The closed-loop model can be taken one step further to build in an end-of-life solution at the very start of the fuel cell life. ‘Design to refine’ approaches are gaining increasing traction in the PGM industry, seeing recyclers working with OEMs and technology providers during product development to ensure the PGM they use today will have a known route to recovery tomorrow.

This does not mean that technology choices need be constrained by recycling considerations. Quite often a collaboration with a specialist PGM refiner can see a ‘refine for design’ approach instead. If refiners understand technology developments that will give rise to a novel scrap material in future, they can start to develop and optimise processes to ensure this material can be recycled efficiently.
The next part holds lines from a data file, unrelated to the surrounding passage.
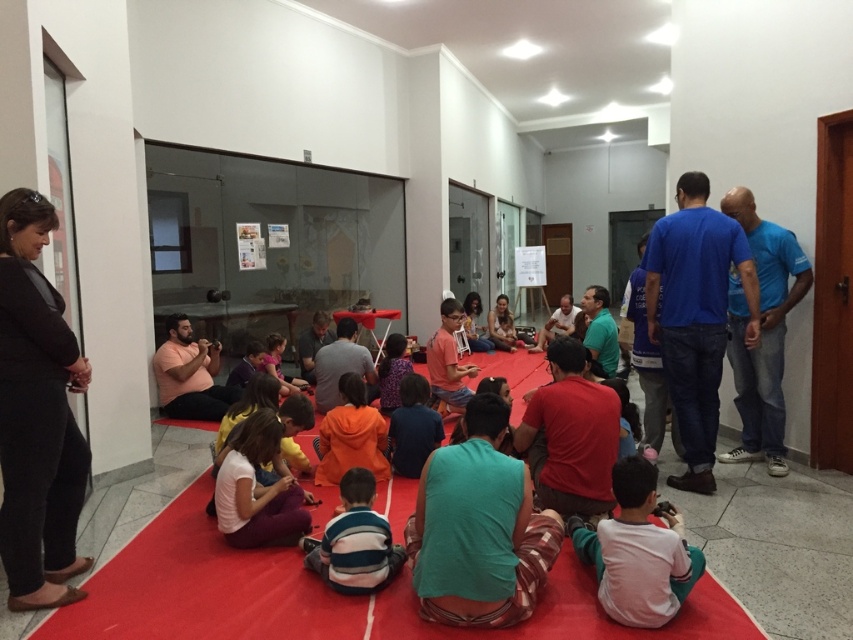
Question: Which of the following is the closest to the observer?

Choices:
 (A) (786, 312)
 (B) (589, 408)
 (C) (671, 513)
 (D) (424, 436)

Answer: (C)

Question: Which point appears closest to the camera in this image?

Choices:
 (A) (340, 481)
 (B) (611, 544)

Answer: (B)

Question: In this image, where is striped cotton shirt at center located relative to dark blue shirt at center?

Choices:
 (A) left
 (B) right

Answer: (A)

Question: Is blue t-shirt at right thinner than dark blue shirt at center?

Choices:
 (A) no
 (B) yes

Answer: (A)

Question: Does blue t-shirt at right appear on the right side of dark blue shirt at center?

Choices:
 (A) no
 (B) yes

Answer: (B)

Question: Which of the following is the closest to the observer?

Choices:
 (A) (659, 602)
 (B) (33, 506)
 (C) (582, 497)
 (D) (352, 529)

Answer: (A)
This has recently been exemplified by Johnson Matthey’s HyRefine technology – a world-first lab scale demonstration that recycles both the PGMs and the valuable membrane ionomer from fuel cell and electrolyser materials. New paths to recycling both PGMs and ionomer with purely chemical processes offer a significantly lower carbon footprint to conventional recycling routes, using less energy and water while producing less waste.

Conclusion

There is no doubt that circularity for platinum (and other PGMs) in fuel cell technologies will be established, leveraging the existing global recycling network and incentivised by the value of the metal and lower carbon intensity compared to primary metal. The remaining challenge will be ensuring collection and refining processes are optimised for these new materials to maximise metal recovery – a challenge that is being actively addressed by the industry.

PGM supply chains and recycling work today and they work well. But to ensure robust and efficient recycling networks for the future, regulatory measures should be tailored to support and optimise what already exists. Capitalising on the mature and established ecosystem for these metals will enable a reliable, sustainable future for fuel cells.